**What is being asked**
Determine the number of lines in the listing below in which the word "France" is present, and state it without comment.
Data to process below:
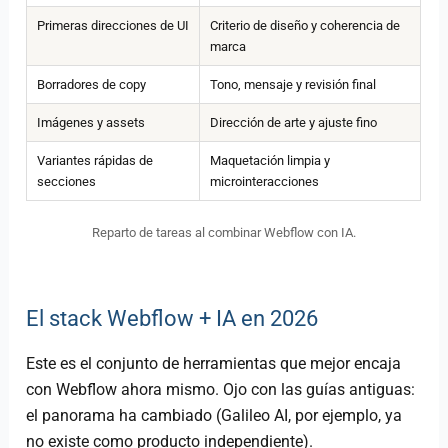
Primeras direcciones de UI
Criterio de diseño y coherencia de
marca
Borradores de copy
Tono, mensaje y revisión final
Imágenes y assets
Dirección de arte y ajuste fino
Variantes rápidas de
Maquetación limpia y
secciones
microinteracciones
Reparto de tareas al combinar Webflow con IA.
El stack Webflow + IA en 2026
Este es el conjunto de herramientas que mejor encaja
con Webflow ahora mismo. Ojo con las guías antiguas:
el panorama ha cambiado (Galileo AI, por ejemplo, ya
no existe como producto independiente).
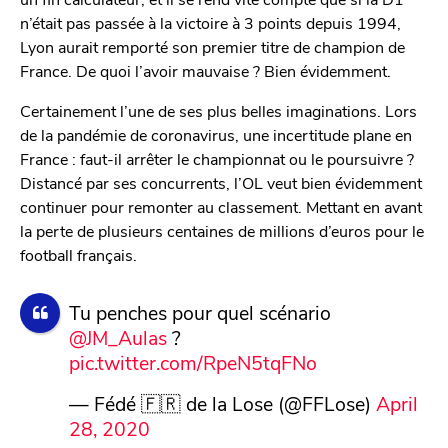
n’était pas passée à la victoire à 3 points depuis 1994,
Lyon aurait remporté son premier titre de champion de
France. De quoi l’avoir mauvaise ? Bien évidemment.
Certainement l’une de ses plus belles imaginations. Lors
de la pandémie de coronavirus, une incertitude plane en
France : faut-il arrêter le championnat ou le poursuivre ?
Distancé par ses concurrents, l’OL veut bien évidemment
continuer pour remonter au classement. Mettant en avant
la perte de plusieurs centaines de millions d’euros pour le
football français.
Tu penches pour quel scénario
@JM_Aulas
?
pic.twitter.com/RpeN5tqFNo
— Fédé 🇫🇷 de la Lose (@FFLose)
April
28, 2020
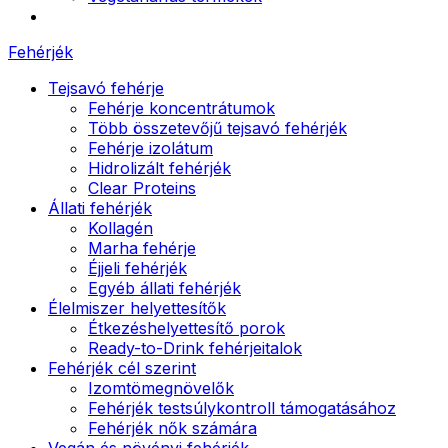
Fehérjék
Tejsavó fehérje
Fehérje koncentrátumok
Több összetevőjű tejsavó fehérjék
Fehérje izolátum
Hidrolizált fehérjék
Clear Proteins
Állati fehérjék
Kollagén
Marha fehérje
Éjjeli fehérjék
Egyéb állati fehérjék
Élelmiszer helyettesítők
Étkezéshelyettesítő porok
Ready-to-Drink fehérjeitalok
Fehérjék cél szerint
Izomtömegnövelők
Fehérjék testsúlykontroll támogatásához
Fehérjék nők számára
Vegán és növényi fehérjék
End of Data to process.
**Exercise answer**
2